| name | tmux-cli |
| description | CLI utility to help when running ongoing interactive CLI sessions or using tmux to communicate with other CLI Agents. Use when you are asked to ssh to remote machines, or need to use interactive CLI tools that require ongoing input. |
tmux-cli
Instructions
- Use the
tmux-cli command to communicate with other CLI Agents or Scripts in other tmux panes. Do tmux-cli --help to see how to use it!

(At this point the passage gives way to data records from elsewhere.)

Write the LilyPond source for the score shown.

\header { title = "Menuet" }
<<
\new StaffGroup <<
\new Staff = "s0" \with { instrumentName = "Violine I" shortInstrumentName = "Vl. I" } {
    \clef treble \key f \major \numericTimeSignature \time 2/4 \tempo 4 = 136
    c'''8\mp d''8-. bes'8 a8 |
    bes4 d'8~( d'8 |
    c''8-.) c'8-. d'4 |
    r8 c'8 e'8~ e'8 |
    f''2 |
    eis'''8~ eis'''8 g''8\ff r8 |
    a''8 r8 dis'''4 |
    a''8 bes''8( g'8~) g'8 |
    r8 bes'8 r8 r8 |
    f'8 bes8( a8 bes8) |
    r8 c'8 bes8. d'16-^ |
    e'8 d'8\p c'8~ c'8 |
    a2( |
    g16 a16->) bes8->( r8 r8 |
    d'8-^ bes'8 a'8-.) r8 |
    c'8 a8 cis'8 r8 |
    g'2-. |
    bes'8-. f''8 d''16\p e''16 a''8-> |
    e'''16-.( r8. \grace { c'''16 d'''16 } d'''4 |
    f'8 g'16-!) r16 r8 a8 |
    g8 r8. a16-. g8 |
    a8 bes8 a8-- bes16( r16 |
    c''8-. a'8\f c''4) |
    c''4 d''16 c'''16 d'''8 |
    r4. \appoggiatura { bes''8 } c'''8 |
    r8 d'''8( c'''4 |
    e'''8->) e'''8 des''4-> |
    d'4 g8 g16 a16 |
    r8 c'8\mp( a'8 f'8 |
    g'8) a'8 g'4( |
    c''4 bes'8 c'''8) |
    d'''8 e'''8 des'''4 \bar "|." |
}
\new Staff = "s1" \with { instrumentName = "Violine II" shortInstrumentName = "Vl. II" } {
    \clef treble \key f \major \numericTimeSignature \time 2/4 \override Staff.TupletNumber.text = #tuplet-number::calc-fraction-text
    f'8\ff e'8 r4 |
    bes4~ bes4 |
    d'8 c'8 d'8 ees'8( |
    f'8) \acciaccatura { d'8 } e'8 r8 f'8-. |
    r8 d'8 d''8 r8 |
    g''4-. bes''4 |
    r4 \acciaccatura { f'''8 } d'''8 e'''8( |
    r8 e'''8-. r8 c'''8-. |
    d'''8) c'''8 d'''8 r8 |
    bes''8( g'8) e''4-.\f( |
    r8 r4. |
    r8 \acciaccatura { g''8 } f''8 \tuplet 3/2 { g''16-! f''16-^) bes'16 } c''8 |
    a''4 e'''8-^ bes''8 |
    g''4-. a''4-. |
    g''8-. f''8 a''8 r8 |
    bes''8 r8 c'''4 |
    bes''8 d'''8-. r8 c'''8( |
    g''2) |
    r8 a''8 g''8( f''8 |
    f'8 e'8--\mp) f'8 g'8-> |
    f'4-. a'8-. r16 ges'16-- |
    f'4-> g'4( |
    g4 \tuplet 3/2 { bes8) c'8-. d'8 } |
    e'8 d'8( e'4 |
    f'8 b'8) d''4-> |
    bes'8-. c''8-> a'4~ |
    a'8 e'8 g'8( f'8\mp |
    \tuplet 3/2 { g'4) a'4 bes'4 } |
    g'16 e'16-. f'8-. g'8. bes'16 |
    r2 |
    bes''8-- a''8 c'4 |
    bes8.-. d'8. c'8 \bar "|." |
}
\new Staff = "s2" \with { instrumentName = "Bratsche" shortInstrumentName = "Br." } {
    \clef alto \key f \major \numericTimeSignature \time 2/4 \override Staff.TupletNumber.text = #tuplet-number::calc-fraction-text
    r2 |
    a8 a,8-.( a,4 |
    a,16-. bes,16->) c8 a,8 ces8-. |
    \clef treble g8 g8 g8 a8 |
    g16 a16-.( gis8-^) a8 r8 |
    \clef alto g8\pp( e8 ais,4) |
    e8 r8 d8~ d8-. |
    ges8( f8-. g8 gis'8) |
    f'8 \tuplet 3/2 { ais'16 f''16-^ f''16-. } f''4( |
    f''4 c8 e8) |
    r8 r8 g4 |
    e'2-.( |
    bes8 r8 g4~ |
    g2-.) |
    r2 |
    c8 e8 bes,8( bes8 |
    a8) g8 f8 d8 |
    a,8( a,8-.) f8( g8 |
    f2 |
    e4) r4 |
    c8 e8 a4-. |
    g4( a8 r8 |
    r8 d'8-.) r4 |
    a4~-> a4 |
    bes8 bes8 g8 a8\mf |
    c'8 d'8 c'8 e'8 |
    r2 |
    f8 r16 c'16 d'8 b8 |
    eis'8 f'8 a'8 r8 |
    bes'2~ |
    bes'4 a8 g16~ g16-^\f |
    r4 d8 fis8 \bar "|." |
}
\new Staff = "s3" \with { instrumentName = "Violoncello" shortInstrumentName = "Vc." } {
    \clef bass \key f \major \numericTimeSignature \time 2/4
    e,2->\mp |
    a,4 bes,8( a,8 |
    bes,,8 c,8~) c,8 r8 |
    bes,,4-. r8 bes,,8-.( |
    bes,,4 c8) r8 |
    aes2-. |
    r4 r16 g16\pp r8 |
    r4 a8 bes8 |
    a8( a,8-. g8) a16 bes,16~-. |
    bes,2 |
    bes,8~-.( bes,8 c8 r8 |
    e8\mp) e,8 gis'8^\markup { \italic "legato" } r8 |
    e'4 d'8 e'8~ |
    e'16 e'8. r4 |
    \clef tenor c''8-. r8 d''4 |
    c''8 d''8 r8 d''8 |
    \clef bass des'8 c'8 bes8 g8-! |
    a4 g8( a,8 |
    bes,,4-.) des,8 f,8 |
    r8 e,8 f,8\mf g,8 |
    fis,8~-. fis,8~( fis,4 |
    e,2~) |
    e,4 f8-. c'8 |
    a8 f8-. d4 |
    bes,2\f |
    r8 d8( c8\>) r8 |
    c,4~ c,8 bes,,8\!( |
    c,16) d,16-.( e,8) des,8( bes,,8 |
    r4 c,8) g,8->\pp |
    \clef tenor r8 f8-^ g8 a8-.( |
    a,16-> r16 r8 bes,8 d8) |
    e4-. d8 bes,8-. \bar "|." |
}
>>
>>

- This command depends on installing the
claude-code-tools. If you get an error indicating that the command is not available, ask the user to install it using: uv tool install claude-code-tools.
- When using tmux-cli to connect to remote machines you must run it outside the sandbox (the tmux socket is outside the sandbox's allowed paths, and the pane's
ssh needs the environment's SSH auth). A sandboxed capture returns empty. Allow-list tmux-cli once to avoid repeated approval prompts.
- When you are finished with all tasks that you need tmux-cli for clean up the session.
Remote SSH hosts (default pattern)
When you need to run more than one command on a remote host over SSH, do NOT issue repeated one-off ssh host 'cmd' calls - each re-authenticates and needs its own approval. Open ONE persistent session and drive it. This is the default for any multi-command remote work.
- Reuse an existing session rather than spawning a new one each task (windows accumulate otherwise): check
tmux-cli status / tmux-cli list_panes, reuse its pane if healthy, and only tmux-cli launch "zsh" if none exists. Note the returned pane id.
- Arm auto-cleanup on the pane BEFORE connecting, so nothing lingers if the task is abandoned:
- Idle timeout:
export TMOUT=1800 in the launched zsh (self-exits after 30 min idle at a prompt).
- Hard cap watchdog (zsh):
( sleep 5400 && tmux kill-session -t remote-cli-session ) &! - kills the whole session after 90 min regardless of activity. tmux-cli's remote session is named remote-cli-session on the default socket, so raw tmux can target it. &! backgrounds and disowns so it survives the shell exiting.
- Connect with keepalive so a dropped link tears itself down:
ssh -o ServerAliveInterval=60 -o ServerAliveCountMax=3 -o StrictHostKeyChecking=no user@host.
- After connecting, set the same idle timeout on the remote shell (busybox
ash and bash both honour it): export TMOUT=1800.
- Run work with
send + wait_idle + capture. Only the pane's ssh uses the network / SSH auth; tmux-cli itself only talks to the local tmux socket.
- Tear it down explicitly when done:
tmux-cli cleanup kills the managed session; tmux-cli kill --pane=<id> kills a single pane. Do not leave idle sessions behind - the timeouts above are a backstop, not a substitute for cleanup.
Key Commands
Execute with Exit Code Detection
Use tmux-cli execute when you need to know if a shell command succeeded or failed:
tmux-cli execute "make test" --pane=2
tmux-cli execute "npm install" --pane=ops:1.3 --timeout=60
This is useful for:
- Running builds and knowing if they passed
- Running tests and detecting pass/fail
- Multi-step automation that should abort on failure
Note: execute is for shell commands only, not for agent-to-agent chat.
Tips
- For communicating with another Claude Code instance, use
send + wait_idle + capture instead.
- To wait for a condition, use Monitor with an until-loop (e.g.
until <check>; do sleep 2; done), to wait for a command you started, use run_in_background: true.